• _Description of the task_
Set out the lines of all the items below as a single numbered list, omitting any blank lines.

• _Supplied data_
----

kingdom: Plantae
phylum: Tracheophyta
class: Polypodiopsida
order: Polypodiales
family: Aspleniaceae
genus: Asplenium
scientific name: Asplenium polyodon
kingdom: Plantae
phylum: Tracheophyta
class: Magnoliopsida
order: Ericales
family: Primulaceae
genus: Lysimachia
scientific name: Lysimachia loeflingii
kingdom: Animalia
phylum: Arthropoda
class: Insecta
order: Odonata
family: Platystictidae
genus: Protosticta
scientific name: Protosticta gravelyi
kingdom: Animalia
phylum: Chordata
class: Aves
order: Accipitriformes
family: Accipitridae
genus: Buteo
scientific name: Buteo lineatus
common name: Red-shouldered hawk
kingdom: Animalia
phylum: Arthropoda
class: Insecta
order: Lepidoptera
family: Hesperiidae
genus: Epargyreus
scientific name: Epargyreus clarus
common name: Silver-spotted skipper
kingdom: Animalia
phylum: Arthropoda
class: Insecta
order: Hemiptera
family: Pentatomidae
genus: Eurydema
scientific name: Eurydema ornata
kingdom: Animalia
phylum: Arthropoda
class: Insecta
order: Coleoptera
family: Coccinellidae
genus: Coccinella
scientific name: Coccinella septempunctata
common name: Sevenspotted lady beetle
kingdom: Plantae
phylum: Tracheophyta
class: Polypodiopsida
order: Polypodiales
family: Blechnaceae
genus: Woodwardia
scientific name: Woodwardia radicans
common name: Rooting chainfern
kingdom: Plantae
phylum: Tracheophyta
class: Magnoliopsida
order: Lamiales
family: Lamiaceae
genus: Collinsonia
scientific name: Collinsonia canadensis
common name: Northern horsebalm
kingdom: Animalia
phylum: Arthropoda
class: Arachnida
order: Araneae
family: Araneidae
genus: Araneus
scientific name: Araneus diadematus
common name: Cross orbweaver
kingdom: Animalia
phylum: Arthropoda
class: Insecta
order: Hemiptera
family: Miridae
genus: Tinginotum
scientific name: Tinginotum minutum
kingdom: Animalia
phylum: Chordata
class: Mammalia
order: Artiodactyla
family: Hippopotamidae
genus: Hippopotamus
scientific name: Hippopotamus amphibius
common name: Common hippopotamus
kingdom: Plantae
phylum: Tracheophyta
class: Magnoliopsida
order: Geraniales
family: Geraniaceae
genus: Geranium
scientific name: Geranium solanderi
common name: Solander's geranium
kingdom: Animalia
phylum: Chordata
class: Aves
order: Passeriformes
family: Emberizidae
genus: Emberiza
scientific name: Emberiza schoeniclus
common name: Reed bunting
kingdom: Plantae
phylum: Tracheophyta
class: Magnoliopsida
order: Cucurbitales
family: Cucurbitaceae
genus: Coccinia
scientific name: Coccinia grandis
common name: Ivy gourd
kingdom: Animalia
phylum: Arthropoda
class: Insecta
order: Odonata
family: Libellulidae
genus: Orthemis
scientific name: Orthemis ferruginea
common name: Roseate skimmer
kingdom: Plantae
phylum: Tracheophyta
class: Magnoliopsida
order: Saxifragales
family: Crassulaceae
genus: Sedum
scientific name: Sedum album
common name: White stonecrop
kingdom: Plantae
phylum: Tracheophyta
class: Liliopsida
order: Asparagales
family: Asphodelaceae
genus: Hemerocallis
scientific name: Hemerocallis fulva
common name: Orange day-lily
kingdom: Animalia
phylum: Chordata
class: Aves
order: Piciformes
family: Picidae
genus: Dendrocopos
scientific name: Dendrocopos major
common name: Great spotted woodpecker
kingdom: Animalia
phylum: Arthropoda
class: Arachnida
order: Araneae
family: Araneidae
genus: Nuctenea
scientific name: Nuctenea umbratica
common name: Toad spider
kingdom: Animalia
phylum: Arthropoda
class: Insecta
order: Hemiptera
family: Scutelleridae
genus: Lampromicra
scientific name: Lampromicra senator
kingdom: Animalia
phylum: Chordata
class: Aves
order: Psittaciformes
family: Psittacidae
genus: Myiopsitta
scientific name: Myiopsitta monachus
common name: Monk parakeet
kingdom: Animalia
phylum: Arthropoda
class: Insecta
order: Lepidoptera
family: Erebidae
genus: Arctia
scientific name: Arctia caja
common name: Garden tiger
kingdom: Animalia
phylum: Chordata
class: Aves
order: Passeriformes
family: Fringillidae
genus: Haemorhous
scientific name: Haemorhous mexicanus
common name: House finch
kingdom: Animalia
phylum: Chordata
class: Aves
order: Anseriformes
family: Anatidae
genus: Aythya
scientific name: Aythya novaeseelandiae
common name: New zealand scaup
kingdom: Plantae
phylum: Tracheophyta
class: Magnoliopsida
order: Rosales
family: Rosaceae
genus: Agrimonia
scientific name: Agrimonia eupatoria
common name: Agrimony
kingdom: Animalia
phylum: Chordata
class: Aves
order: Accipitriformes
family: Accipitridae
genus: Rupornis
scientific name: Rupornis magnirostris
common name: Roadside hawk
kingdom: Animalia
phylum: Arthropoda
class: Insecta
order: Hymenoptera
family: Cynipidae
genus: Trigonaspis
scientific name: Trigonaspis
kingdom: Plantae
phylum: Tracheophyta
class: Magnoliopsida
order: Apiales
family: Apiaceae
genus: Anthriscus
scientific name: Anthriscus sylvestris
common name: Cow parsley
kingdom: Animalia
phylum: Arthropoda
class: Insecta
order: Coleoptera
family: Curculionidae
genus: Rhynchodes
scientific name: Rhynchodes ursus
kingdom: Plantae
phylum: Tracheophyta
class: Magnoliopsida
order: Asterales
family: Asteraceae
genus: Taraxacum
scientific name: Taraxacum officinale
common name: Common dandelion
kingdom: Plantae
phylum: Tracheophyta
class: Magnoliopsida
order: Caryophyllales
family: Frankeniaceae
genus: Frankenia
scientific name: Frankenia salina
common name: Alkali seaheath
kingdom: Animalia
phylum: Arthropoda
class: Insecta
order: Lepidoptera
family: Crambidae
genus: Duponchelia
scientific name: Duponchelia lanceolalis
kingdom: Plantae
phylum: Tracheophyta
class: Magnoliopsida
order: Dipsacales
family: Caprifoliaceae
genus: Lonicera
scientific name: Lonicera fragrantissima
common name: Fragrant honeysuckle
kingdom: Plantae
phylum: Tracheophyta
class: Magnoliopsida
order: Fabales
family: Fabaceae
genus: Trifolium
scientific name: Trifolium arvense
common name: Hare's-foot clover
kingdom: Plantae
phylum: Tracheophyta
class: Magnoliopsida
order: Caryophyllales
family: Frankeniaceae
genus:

----

• _In response_
1. kingdom: Plantae
2. phylum: Tracheophyta
3. class: Polypodiopsida
4. order: Polypodiales
5. family: Aspleniaceae
6. genus: Asplenium
7. scientific name: Asplenium polyodon
8. kingdom: Plantae
9. phylum: Tracheophyta
10. class: Magnoliopsida
11. order: Ericales
12. family: Primulaceae
13. genus: Lysimachia
14. scientific name: Lysimachia loeflingii
15. kingdom: Animalia
16. phylum: Arthropoda
17. class: Insecta
18. order: Odonata
19. family: Platystictidae
20. genus: Protosticta
21. scientific name: Protosticta gravelyi
22. kingdom: Animalia
23. phylum: Chordata
24. class: Aves
25. order: Accipitriformes
26. family: Accipitridae
27. genus: Buteo
28. scientific name: Buteo lineatus
29. common name: Red-shouldered hawk
30. kingdom: Animalia
31. phylum: Arthropoda
32. class: Insecta
33. order: Lepidoptera
34. family: Hesperiidae
35. genus: Epargyreus
36. scientific name: Epargyreus clarus
37. common name: Silver-spotted skipper
38. kingdom: Animalia
39. phylum: Arthropoda
40. class: Insecta
41. order: Hemiptera
42. family: Pentatomidae
43. genus: Eurydema
44. scientific name: Eurydema ornata
45. kingdom: Animalia
46. phylum: Arthropoda
47. class: Insecta
48. order: Coleoptera
49. family: Coccinellidae
50. genus: Coccinella
51. scientific name: Coccinella septempunctata
52. common name: Sevenspotted lady beetle
53. kingdom: Plantae
54. phylum: Tracheophyta
55. class: Polypodiopsida
56. order: Polypodiales
57. family: Blechnaceae
58. genus: Woodwardia
59. scientific name: Woodwardia radicans
60. common name: Rooting chainfern
61. kingdom: Plantae
62. phylum: Tracheophyta
63. class: Magnoliopsida
64. order: Lamiales
65. family: Lamiaceae
66. genus: Collinsonia
67. scientific name: Collinsonia canadensis
68. common name: Northern horsebalm
69. kingdom: Animalia
70. phylum: Arthropoda
71. class: Arachnida
72. order: Araneae
73. family: Araneidae
74. genus: Araneus
75. scientific name: Araneus diadematus
76. common name: Cross orbweaver
77. kingdom: Animalia
78. phylum: Arthropoda
79. class: Insecta
80. order: Hemiptera
81. family: Miridae
82. genus: Tinginotum
83. scientific name: Tinginotum minutum
84. kingdom: Animalia
85. phylum: Chordata
86. class: Mammalia
87. order: Artiodactyla
88. family: Hippopotamidae
89. genus: Hippopotamus
90. scientific name: Hippopotamus amphibius
91. common name: Common hippopotamus
92. kingdom: Plantae
93. phylum: Tracheophyta
94. class: Magnoliopsida
95. order: Geraniales
96. family: Geraniaceae
97. genus: Geranium
98. scientific name: Geranium solanderi
99. common name: Solander's geranium
100. kingdom: Animalia
101. phylum: Chordata
102. class: Aves
103. order: Passeriformes
104. family: Emberizidae
105. genus: Emberiza
106. scientific name: Emberiza schoeniclus
107. common name: Reed bunting
108. kingdom: Plantae
109. phylum: Tracheophyta
110. class: Magnoliopsida
111. order: Cucurbitales
112. family: Cucurbitaceae
113. genus: Coccinia
114. scientific name: Coccinia grandis
115. common name: Ivy gourd
116. kingdom: Animalia
117. phylum: Arthropoda
118. class: Insecta
119. order: Odonata
120. family: Libellulidae
121. genus: Orthemis
122. scientific name: Orthemis ferruginea
123. common name: Roseate skimmer
124. kingdom: Plantae
125. phylum: Tracheophyta
126. class: Magnoliopsida
127. order: Saxifragales
128. family: Crassulaceae
129. genus: Sedum
130. scientific name: Sedum album
131. common name: White stonecrop
132. kingdom: Plantae
133. phylum: Tracheophyta
134. class: Liliopsida
135. order: Asparagales
136. family: Asphodelaceae
137. genus: Hemerocallis
138. scientific name: Hemerocallis fulva
139. common name: Orange day-lily
140. kingdom: Animalia
141. phylum: Chordata
142. class: Aves
143. order: Piciformes
144. family: Picidae
145. genus: Dendrocopos
146. scientific name: Dendrocopos major
147. common name: Great spotted woodpecker
148. kingdom: Animalia
149. phylum: Arthropoda
150. class: Arachnida
151. order: Araneae
152. family: Araneidae
153. genus: Nuctenea
154. scientific name: Nuctenea umbratica
155. common name: Toad spider
156. kingdom: Animalia
157. phylum: Arthropoda
158. class: Insecta
159. order: Hemiptera
160. family: Scutelleridae
161. genus: Lampromicra
162. scientific name: Lampromicra senator
163. kingdom: Animalia
164. phylum: Chordata
165. class: Aves
166. order: Psittaciformes
167. family: Psittacidae
168. genus: Myiopsitta
169. scientific name: Myiopsitta monachus
170. common name: Monk parakeet
171. kingdom: Animalia
172. phylum: Arthropoda
173. class: Insecta
174. order: Lepidoptera
175. family: Erebidae
176. genus: Arctia
177. scientific name: Arctia caja
178. common name: Garden tiger
179. kingdom: Animalia
180. phylum: Chordata
181. class: Aves
182. order: Passeriformes
183. family: Fringillidae
184. genus: Haemorhous
185. scientific name: Haemorhous mexicanus
186. common name: House finch
187. kingdom: Animalia
188. phylum: Chordata
189. class: Aves
190. order: Anseriformes
191. family: Anatidae
192. genus: Aythya
193. scientific name: Aythya novaeseelandiae
194. common name: New zealand scaup
195. kingdom: Plantae
196. phylum: Tracheophyta
197. class: Magnoliopsida
198. order: Rosales
199. family: Rosaceae
200. genus: Agrimonia
201. scientific name: Agrimonia eupatoria
202. common name: Agrimony
203. kingdom: Animalia
204. phylum: Chordata
205. class: Aves
206. order: Accipitriformes
207. family: Accipitridae
208. genus: Rupornis
209. scientific name: Rupornis magnirostris
210. common name: Roadside hawk
211. kingdom: Animalia
212. phylum: Arthropoda
213. class: Insecta
214. order: Hymenoptera
215. family: Cynipidae
216. genus: Trigonaspis
217. scientific name: Trigonaspis
218. kingdom: Plantae
219. phylum: Tracheophyta
220. class: Magnoliopsida
221. order: Apiales
222. family: Apiaceae
223. genus: Anthriscus
224. scientific name: Anthriscus sylvestris
225. common name: Cow parsley
226. kingdom: Animalia
227. phylum: Arthropoda
228. class: Insecta
229. order: Coleoptera
230. family: Curculionidae
231. genus: Rhynchodes
232. scientific name: Rhynchodes ursus
233. kingdom: Plantae
234. phylum: Tracheophyta
235. class: Magnoliopsida
236. order: Asterales
237. family: Asteraceae
238. genus: Taraxacum
239. scientific name: Taraxacum officinale
240. common name: Common dandelion
241. kingdom: Plantae
242. phylum: Tracheophyta
243. class: Magnoliopsida
244. order: Caryophyllales
245. family: Frankeniaceae
246. genus: Frankenia
247. scientific name: Frankenia salina
248. common name: Alkali seaheath
249. kingdom: Animalia
250. phylum: Arthropoda
251. class: Insecta
252. order: Lepidoptera
253. family: Crambidae
254. genus: Duponchelia
255. scientific name: Duponchelia lanceolalis
256. kingdom: Plantae
257. phylum: Tracheophyta
258. class: Magnoliopsida
259. order: Dipsacales
260. family: Caprifoliaceae
261. genus: Lonicera
262. scientific name: Lonicera fragrantissima
263. common name: Fragrant honeysuckle
264. kingdom: Plantae
265. phylum: Tracheophyta
266. class: Magnoliopsida
267. order: Fabales
268. family: Fabaceae
269. genus: Trifolium
270. scientific name: Trifolium arvense
271. common name: Hare's-foot clover
272. kingdom: Plantae
273. phylum: Tracheophyta
274. class: Magnoliopsida
275. order: Caryophyllales
276. family: Frankeniaceae
277. genus:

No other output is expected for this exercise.